功山寺回天義挙
12月15日夜になって雲は切れ満月は、積雪の功山寺境内を白銀に照らし出していました。
高杉晋作らが、まさに進発しようとしたとき、晋作の馬前に奇兵隊軍監・福田侠平が座り込み、『君は、獄中の苦を忘れたのか』と絶叫。晋作の無謀の挙を諌め、どうか暫く待ってはと言う友情の声でした。
晋作は〈今さらどうなるものでもない〉と思いましたが、そのとき隊の後から「進めるがよろしかろう」と声がかかりました。「今となっては止むをえん、とめるな」と福田に伝え功山寺山門を出発。
しばらく進んで、今度は長府公の要人が現れて〈宗家に申し訳ないから暴発の中止を〉と嘆願です。晋作は「藩侯のお立場は充分に了解しているが、この期に及んで中止は出来ぬ、悪しからずご報告下され」と、80余人の一隊は進発しました。回天義挙、功山寺挙兵などと呼んでいます。
決起した一行が先ずめざしたのは、下関新地にある本藩の会所。そこまでの道のりは、長府港から船だったとか、陸路で向かったという諸説がありますが、史実がどうなのか私には分かりません。ともあれ翌日未明には新地会所を襲撃して、命乞いをする奉行を萩に帰し、武器、弾薬、食糧、軍資金などを手に入れました。

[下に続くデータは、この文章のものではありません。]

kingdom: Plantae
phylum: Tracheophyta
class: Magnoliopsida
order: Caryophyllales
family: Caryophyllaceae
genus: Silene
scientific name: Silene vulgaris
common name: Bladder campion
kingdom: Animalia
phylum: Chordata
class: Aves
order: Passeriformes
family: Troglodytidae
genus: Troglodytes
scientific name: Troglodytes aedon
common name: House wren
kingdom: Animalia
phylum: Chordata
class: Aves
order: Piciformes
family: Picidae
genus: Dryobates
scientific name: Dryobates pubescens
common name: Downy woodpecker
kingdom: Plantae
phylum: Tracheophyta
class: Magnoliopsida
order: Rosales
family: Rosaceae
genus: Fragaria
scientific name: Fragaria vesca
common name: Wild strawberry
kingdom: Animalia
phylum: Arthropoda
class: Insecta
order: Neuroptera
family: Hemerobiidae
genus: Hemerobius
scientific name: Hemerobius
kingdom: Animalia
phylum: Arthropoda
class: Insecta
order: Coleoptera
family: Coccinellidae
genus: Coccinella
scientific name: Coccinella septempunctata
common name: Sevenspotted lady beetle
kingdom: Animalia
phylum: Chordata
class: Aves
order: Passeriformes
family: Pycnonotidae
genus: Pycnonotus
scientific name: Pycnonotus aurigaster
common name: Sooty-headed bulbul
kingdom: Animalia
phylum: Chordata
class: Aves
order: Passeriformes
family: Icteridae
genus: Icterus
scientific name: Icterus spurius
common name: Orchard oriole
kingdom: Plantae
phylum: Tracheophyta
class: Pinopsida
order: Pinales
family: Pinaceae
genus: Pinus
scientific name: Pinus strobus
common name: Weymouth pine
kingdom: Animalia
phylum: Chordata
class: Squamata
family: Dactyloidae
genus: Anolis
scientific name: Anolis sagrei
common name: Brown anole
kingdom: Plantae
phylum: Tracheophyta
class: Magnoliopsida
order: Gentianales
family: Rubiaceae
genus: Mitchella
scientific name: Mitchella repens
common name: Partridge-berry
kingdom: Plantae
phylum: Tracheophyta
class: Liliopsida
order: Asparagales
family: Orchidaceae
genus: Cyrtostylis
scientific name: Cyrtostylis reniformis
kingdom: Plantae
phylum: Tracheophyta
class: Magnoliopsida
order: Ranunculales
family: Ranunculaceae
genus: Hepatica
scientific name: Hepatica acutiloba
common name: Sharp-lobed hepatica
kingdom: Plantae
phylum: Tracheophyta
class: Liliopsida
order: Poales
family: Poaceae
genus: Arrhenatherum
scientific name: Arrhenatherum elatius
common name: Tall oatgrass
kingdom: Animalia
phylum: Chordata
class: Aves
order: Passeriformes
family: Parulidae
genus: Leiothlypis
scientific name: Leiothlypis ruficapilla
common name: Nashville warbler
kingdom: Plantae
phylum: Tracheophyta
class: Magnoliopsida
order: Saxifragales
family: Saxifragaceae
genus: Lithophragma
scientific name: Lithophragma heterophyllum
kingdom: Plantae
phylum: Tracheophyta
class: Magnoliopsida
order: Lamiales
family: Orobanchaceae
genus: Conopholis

一行は、まず屯所を大坪の了円寺とし、晋作は直ちに20名ほどの志願者を連れて三田尻(防府)に向かい、そこの港にいた藩の軍艦を奪い意気揚々と下関に帰ってきて、割拠の体制を整えました。
晋作が旗揚げをした2日目の12月17日には、山縣狂介も髪を切り長府を立ちました。
高杉の暴発が萩に伝わると、俗論党は慌てて前田孫右衛門や松島剛蔵ら獄中に幽閉していた政府員7人を、12月19日に斬罪としました。そのことが、広島の征長総督府に伝わり「長州は恭順した」と思い込んで、総督府は「征長軍解散令」を出しました。
一方藩内では、その残忍、残酷な俗論派の所業が、正義派を一気に奮起させることになって、防長各地からの諸隊決起を促すことになりました。